▶ [What is required]
Only one stretch of the data below is wanted: the lines from the one with "VDS を導入するときに、 2" through the one with "a replication group**", repeated exactly.

(Collection entries)
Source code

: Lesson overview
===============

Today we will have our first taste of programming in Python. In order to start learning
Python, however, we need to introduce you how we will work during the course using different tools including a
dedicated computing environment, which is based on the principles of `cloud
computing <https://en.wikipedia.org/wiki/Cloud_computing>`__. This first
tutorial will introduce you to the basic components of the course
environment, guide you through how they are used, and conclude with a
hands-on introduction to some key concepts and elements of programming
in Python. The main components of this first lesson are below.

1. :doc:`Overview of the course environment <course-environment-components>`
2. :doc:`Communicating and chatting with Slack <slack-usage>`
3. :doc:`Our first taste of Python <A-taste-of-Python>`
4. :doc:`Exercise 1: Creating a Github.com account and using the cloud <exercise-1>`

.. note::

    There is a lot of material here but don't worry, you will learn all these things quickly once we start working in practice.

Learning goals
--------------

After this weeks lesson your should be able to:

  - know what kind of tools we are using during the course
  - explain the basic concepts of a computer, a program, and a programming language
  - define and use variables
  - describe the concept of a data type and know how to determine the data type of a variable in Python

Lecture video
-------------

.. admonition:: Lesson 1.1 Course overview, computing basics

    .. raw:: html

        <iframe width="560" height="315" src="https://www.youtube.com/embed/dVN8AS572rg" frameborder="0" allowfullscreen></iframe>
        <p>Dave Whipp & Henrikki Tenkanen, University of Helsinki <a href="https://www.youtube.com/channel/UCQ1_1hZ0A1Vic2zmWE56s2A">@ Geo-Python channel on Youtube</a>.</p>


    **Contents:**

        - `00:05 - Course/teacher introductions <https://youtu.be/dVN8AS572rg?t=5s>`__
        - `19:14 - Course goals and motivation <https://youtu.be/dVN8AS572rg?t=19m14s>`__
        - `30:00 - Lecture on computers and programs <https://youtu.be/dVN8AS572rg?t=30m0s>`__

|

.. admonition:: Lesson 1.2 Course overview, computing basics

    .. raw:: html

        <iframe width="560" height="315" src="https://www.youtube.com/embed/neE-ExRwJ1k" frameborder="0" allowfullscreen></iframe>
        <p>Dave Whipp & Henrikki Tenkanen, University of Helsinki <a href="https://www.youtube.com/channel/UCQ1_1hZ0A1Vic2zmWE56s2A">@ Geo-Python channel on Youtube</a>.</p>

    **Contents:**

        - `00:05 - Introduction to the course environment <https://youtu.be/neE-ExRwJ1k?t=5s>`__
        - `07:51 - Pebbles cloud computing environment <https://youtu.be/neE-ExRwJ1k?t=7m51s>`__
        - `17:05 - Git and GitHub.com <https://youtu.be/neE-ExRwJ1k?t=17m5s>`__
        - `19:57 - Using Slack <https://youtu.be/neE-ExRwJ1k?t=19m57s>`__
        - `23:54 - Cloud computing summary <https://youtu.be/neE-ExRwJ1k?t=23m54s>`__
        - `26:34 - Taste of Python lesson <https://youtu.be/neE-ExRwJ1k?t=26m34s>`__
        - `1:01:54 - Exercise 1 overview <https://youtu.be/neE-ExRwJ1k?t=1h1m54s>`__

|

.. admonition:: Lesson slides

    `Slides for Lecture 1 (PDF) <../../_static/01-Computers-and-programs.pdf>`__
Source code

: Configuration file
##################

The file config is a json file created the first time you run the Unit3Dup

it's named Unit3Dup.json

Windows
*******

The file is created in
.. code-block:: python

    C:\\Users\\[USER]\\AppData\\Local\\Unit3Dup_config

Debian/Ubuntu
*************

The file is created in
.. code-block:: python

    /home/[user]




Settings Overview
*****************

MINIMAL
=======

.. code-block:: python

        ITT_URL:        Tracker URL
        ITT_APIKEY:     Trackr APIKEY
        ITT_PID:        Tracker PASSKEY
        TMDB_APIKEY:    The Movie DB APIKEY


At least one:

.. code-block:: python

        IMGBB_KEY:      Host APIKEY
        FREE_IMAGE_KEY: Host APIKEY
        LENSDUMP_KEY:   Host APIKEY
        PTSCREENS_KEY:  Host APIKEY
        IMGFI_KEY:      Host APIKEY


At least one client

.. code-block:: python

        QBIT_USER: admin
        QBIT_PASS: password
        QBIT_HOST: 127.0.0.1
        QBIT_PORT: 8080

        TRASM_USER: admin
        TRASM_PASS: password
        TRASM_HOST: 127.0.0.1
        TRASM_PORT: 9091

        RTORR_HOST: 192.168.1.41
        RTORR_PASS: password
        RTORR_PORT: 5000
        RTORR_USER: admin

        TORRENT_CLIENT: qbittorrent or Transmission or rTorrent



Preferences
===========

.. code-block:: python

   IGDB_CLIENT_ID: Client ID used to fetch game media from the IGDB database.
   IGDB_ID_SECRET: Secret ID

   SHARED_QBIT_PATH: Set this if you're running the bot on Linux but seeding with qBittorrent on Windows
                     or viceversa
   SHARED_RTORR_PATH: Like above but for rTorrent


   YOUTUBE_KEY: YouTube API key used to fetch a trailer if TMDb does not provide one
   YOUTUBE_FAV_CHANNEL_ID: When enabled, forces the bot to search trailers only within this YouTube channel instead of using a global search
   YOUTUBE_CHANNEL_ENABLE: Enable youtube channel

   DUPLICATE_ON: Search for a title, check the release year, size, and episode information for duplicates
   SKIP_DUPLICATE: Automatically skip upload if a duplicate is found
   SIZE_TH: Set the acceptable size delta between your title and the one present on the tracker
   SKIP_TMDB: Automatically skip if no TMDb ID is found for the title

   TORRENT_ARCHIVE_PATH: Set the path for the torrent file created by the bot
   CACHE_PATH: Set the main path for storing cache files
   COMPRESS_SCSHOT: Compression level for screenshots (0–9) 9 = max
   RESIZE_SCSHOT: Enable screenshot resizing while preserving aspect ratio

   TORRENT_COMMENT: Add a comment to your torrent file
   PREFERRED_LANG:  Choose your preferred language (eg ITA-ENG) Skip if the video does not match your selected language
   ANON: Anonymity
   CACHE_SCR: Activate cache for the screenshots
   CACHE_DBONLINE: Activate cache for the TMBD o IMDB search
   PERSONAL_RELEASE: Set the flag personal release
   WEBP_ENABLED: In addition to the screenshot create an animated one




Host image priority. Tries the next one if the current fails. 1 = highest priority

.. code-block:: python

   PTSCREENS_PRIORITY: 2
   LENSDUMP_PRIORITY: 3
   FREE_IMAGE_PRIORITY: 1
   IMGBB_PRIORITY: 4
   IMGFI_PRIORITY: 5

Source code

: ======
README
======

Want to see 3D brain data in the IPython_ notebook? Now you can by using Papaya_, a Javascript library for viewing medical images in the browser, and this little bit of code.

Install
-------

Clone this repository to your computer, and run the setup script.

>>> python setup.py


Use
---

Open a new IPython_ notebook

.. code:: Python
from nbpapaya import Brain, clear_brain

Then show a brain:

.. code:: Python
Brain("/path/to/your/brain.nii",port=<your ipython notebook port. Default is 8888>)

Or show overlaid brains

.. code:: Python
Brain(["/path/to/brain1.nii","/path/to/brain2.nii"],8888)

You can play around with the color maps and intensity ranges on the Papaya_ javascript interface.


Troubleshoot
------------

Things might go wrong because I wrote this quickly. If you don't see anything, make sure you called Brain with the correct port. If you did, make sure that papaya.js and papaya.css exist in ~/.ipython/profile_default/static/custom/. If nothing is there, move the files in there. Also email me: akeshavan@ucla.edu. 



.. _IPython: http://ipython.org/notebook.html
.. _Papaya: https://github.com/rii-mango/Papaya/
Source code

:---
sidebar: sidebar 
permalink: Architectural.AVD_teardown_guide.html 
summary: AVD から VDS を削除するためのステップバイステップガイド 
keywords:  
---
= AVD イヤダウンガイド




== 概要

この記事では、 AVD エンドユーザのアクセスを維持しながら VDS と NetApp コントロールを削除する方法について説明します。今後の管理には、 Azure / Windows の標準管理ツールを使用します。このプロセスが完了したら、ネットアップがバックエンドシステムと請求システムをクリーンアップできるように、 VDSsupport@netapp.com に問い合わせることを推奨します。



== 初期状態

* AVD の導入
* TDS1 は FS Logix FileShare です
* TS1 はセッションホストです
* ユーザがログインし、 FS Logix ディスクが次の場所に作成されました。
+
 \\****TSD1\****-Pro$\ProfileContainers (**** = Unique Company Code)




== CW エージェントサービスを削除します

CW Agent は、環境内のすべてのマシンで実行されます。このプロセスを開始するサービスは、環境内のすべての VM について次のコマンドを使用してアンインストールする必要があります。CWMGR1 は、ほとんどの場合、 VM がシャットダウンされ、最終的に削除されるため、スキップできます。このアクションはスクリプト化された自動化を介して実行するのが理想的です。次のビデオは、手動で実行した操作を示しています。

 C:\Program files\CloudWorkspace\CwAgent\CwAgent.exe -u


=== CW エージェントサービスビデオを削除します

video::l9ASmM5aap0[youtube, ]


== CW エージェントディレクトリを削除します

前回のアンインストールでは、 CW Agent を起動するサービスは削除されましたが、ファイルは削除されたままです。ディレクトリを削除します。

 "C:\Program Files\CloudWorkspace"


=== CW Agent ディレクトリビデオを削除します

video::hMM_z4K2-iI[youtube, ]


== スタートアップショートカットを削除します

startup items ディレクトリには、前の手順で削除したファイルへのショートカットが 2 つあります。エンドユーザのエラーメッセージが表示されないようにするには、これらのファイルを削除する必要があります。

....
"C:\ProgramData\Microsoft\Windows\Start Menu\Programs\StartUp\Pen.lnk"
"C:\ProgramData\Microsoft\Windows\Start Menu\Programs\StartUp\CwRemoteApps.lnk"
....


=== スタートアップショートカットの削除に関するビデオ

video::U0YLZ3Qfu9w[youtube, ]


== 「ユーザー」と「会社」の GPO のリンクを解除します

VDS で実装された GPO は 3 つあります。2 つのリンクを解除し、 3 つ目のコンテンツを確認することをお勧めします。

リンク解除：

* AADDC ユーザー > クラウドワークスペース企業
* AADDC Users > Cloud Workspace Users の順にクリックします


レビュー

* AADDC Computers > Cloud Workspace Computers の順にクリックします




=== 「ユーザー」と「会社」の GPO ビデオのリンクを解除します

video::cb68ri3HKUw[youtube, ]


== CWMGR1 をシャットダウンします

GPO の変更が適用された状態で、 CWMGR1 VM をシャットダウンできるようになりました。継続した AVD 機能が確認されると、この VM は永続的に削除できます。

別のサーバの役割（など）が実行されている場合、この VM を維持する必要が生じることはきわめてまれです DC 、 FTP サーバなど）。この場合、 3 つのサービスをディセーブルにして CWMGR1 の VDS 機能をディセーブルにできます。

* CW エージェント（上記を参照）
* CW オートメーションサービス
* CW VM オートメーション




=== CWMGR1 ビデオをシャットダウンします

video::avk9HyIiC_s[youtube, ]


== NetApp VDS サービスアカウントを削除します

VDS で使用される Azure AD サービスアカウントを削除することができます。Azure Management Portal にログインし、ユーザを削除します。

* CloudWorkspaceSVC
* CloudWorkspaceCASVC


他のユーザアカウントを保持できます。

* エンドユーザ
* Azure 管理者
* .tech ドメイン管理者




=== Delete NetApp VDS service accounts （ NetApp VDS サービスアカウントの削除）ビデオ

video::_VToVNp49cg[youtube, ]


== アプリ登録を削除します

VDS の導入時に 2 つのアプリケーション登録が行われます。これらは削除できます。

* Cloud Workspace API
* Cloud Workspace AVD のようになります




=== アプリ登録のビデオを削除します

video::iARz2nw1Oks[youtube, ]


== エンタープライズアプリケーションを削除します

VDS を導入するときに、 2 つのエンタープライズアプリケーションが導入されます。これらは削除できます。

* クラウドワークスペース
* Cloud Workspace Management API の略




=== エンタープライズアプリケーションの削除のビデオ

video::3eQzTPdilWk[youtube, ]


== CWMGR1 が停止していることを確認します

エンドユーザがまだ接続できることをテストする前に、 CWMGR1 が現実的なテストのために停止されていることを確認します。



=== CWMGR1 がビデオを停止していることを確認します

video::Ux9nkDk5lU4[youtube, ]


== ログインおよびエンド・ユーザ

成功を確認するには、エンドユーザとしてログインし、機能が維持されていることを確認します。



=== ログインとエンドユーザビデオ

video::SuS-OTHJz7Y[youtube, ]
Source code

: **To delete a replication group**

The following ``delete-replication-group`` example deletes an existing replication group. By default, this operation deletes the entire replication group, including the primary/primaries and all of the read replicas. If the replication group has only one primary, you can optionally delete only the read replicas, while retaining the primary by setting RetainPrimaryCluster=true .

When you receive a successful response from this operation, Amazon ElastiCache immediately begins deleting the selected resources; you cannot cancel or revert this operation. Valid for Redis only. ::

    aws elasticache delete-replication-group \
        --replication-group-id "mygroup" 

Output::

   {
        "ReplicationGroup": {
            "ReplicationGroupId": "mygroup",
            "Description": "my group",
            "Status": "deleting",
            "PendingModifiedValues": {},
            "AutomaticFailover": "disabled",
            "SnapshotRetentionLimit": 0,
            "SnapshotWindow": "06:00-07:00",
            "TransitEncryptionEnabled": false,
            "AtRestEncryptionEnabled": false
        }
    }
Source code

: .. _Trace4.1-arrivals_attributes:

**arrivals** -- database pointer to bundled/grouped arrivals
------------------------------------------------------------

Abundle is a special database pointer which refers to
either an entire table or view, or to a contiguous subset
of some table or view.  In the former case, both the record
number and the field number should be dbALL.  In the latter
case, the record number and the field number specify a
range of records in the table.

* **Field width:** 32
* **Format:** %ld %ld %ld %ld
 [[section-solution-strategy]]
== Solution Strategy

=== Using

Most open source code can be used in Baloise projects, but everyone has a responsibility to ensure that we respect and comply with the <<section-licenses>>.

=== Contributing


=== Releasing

▶ [Answer to the problem]
VDS を導入するときに、 2 つのエンタープライズアプリケーションが導入されます。これらは削除できます。

* クラウドワークスペース
* Cloud Workspace Management API の略




=== エンタープライズアプリケーションの削除のビデオ

video::3eQzTPdilWk[youtube, ]


== CWMGR1 が停止していることを確認します

エンドユーザがまだ接続できることをテストする前に、 CWMGR1 が現実的なテストのために停止されていることを確認します。



=== CWMGR1 がビデオを停止していることを確認します

video::Ux9nkDk5lU4[youtube, ]


== ログインおよびエンド・ユーザ

成功を確認するには、エンドユーザとしてログインし、機能が維持されていることを確認します。



=== ログインとエンドユーザビデオ

video::SuS-OTHJz7Y[youtube, ]
Source code

: **To delete a replication group**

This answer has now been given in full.